Tobacco advertising ban: the issue smoulders on

Series Title
Series Details 21/05/98, Volume 4, Number 20
Publication Date 21/05/1998
Content Type

Date: 21/05/1998

By Ian S Forrester QC

IT WAS disappointing to see the European Parliament confidently moving forward last week to enact a piece of legislation on constitutional grounds which were close to fictional.

The draft directive orders member states to ban the advertising of tobacco products on hoardings and in local newspapers and via sponsorship, not on the grounds that this will advance public health, but because it is necessary to enhance free trade in the common market.

The Community does not have the power to harmonise public health legislation. It does have the power to enhance free trade by directives. The debate is not about whether tobacco advertising should be regulated: it is already in various ways. Rather, it relates to whether European institutions have the competence to compel member states to regulate advertising in a common way.

Ahead of last week's parliamentary vote, a compilation of nine legal opinions appeared: a slim volume of 140 pages. The fact that the publication was commissioned by the cigarette industry was largely outweighed by the firmness of the opinions and the identities of the lawyers in question: two former judges from Luxembourg, ten professors and others with comparably glossy credentials.

The opinions marshal a prodigious number of arguments, some of them too clever to be deeply convincing. But it is hardly surprising that legal pundits found it rather easy to rubbish a proposal which does not seem terribly plausible. Any lawyer relishes the opportunity to disprove the earth is flat, and the experts enjoyed themselves.

The issue is whether Article 100a of the EC treaty is a sound legal basis for the directive: in other words, can dissenting member states be outvoted?

In 1988, member states, frustrated by the slow pace of EC legislation opening up economic opportunities for the free movement of goods and services, agreed they would no longer go at the pace of the slowest and abandoned the need for unanimity. They opted for majority voting on measures to help establish the internal market, “an area without internal frontiers in which the free movement of goods, persons, services and capital is ensured”.

The purpose of the tobacco advertising ban is plainly to hinder the sale of such products at national level. How will that enhance the free movement of goods? Many European Court judgements say that national rules on how goods shall be sold are not obstacles to the free movement of goods because they are not intended to regulate trade between member states. How, then, do disparities in the way tobacco is advertised nationally constitute an obstacle to free trade which requires elimination via EC legislation?

Moreover, how does banning advertising facilitate establishment across a frontier and how does a measure banning advertising ease the free rendering of services across a frontier?

Alternatively, if public health is the main goal of the directive, then Article 129 of the treaty is the relevant constitutional justification for Community action. There is a big but, however: Article 129 contemplates only hortatory activity, and forbids the harmonisation of national laws in the field of public health.

Why? Because member states elected not to give the Community institutions such power when they revised the treaty at Maastricht and reconsidered Article 129 at Amsterdam.

So a measure proposed by the Commissioner responsible for health, voted on by health ministers and defended as necessary for the protection of public health, does not primarily concern public health, because a measure harmonising national public health laws would be void.

▸ AVAILABLE DATA:
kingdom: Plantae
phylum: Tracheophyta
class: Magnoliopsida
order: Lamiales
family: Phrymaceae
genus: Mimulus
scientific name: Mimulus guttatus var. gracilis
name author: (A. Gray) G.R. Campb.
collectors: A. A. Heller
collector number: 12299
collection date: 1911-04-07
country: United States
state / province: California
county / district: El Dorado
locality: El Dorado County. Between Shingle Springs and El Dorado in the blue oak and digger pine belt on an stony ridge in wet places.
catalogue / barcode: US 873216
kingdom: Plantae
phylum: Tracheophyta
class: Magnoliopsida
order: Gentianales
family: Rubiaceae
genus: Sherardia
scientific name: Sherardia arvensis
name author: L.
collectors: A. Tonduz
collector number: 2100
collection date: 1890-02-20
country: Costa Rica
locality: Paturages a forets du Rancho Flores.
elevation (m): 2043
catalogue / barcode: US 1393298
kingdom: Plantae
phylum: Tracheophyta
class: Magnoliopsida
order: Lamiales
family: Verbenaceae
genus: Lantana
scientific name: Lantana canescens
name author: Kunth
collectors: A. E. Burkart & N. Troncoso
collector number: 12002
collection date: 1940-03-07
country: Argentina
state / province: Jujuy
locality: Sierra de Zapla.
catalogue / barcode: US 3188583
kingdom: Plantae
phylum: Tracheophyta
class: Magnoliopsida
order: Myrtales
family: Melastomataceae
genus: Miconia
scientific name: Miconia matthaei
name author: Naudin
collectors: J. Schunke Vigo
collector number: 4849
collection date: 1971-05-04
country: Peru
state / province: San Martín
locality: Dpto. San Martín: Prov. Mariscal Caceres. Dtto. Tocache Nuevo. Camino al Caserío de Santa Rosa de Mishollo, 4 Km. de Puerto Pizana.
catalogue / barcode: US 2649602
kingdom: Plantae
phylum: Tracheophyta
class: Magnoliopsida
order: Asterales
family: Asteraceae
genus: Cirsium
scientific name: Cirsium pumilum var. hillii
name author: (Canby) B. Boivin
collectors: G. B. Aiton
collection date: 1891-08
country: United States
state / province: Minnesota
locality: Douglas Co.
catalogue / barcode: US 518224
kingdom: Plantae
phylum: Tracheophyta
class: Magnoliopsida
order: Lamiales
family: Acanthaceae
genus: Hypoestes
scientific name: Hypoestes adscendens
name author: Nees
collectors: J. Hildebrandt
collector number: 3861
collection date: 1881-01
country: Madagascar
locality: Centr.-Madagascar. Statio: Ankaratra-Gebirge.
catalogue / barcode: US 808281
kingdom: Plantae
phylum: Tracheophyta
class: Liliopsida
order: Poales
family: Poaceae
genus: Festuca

▸ SET OF TASKS:
1. According to the tobacco advertising article, how many pages long was the compilation of nine legal opinions?
2. In the tobacco advertising article, retype the stretch from "The issue is" through "states be outvoted?".

▸ RESULTS FOR EACH TASK:
1. 140 pages.

2.
The issue is whether Article 100a of the EC treaty is a sound legal basis for the directive: in other words, can dissenting member states be outvoted?